Copy out all lines of the listing below that hold "sections".

***** Available data *****

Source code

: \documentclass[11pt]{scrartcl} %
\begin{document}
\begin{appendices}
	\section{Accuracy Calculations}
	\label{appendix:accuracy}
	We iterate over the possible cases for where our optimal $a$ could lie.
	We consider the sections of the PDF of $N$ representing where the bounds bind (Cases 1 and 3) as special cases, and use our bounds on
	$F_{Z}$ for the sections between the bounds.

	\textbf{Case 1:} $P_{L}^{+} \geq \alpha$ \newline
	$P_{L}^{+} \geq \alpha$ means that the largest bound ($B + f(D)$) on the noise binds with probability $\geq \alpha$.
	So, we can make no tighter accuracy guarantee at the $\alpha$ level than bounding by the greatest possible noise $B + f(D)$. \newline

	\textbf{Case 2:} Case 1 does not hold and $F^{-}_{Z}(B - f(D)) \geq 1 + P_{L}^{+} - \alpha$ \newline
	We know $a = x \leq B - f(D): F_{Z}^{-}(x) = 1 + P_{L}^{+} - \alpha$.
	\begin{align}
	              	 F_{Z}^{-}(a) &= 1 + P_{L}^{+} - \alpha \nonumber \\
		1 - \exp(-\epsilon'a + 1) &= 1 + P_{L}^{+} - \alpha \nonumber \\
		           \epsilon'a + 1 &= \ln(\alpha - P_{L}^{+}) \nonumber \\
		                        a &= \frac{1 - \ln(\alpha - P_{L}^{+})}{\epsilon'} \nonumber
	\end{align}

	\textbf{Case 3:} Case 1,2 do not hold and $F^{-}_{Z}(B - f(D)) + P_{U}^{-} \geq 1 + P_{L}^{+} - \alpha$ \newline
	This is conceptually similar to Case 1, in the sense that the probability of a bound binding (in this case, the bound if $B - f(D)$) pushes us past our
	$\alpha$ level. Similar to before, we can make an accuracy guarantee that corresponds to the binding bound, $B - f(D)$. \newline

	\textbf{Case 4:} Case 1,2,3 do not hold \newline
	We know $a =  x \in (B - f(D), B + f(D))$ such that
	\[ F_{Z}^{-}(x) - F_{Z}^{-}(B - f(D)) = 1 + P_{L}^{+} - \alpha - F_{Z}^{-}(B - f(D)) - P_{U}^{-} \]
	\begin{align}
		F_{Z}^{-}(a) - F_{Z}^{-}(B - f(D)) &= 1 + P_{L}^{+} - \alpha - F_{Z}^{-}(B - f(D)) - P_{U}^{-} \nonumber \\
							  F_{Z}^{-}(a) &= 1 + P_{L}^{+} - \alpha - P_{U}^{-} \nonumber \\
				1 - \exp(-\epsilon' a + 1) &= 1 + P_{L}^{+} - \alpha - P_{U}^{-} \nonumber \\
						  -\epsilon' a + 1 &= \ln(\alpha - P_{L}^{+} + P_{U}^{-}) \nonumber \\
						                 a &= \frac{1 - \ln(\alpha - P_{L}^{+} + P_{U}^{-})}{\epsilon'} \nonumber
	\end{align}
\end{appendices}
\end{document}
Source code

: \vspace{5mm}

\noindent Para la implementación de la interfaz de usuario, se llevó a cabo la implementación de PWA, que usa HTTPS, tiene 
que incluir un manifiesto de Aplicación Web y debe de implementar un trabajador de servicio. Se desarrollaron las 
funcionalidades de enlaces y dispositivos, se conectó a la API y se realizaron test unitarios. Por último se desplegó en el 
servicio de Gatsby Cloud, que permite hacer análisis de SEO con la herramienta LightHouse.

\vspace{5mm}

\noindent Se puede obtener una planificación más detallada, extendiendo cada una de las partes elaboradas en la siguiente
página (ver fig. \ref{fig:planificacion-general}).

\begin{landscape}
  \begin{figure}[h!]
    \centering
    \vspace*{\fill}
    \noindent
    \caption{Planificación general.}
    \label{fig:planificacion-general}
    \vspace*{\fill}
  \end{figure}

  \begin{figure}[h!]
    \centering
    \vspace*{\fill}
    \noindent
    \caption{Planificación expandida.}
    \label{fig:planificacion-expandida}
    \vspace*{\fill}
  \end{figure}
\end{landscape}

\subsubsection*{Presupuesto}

*****

Reply =
	We consider the sections of the PDF of $N$ representing where the bounds bind (Cases 1 and 3) as special cases, and use our bounds on
	$F_{Z}$ for the sections between the bounds.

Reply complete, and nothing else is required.